Hide glue is one of the oldest and most traditional glues of all. It is made from animals, by prolonged boiling of an animals connective tissue. The most common animal that was used is the horse, but rabbits and fish can be used.
Hide glue may be supplied as granules, flakes, or flat sheets, which have an indefinite shelf life if kept dry. The glue is created when it is dissolved in water and heated, so it must be hot when used. In its liquid form it has a shorter shelf life, as the glue can start to spoil. To preserve liquid hide glue, it is ideal to keep it in the freezer till the next use.
This type of glue has a very short open time, about a minute. So it is ideal to heat the pieces you are working on or work in a very warm room. So products of hide glue will contain urea, which will increase the amount of open time you have at room temperature.
Hide glue is sold in different gram strengths, the higher the number the tackier and stronger the glue will be. For the stronger glue, you usually have to trade for a shorter open time.
The advantages of hide glue are:
- The glue is easily reversible. Glued joints can be disassembled without damage to the base wood and glue residue can be completely removed from wood pores.
- Old hide glue can be easily repaired with new hide glue. This is very important when it comes to restoration work.
- Short open time. This one works for both a negative and positive. Projects can be assembled fairly quickly because of short open time.

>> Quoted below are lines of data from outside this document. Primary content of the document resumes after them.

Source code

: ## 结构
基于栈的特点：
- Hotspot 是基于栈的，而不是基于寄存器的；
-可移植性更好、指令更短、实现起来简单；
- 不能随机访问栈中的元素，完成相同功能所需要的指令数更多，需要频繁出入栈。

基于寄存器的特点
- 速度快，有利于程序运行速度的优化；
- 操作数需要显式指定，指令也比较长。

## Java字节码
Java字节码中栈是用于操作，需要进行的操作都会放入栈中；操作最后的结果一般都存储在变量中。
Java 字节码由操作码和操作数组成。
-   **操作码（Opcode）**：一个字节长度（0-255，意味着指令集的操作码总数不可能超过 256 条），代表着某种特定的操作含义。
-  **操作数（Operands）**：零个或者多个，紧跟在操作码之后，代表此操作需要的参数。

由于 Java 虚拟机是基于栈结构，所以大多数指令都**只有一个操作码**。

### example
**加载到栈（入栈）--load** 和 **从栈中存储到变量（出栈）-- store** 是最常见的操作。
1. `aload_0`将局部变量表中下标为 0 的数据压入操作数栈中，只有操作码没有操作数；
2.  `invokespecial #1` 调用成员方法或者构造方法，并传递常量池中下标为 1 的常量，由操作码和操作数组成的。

- Easy to clean off the exterior of joints. Even when hide glue has fully cured it can still be rubbed off with a wet rag. This will insure the exterior pores around joints will be able to accept stain evenly, where as modern glues will completely fill those pores.
The disadvantages of hide glue is:
- Its thermal limitations. Does not react well to heat.
- Short open time. Assembly must happen fast.
- Vulnerability to micro-organisms. The micro-organisms can slowly break down the glue over time, weakening the joint.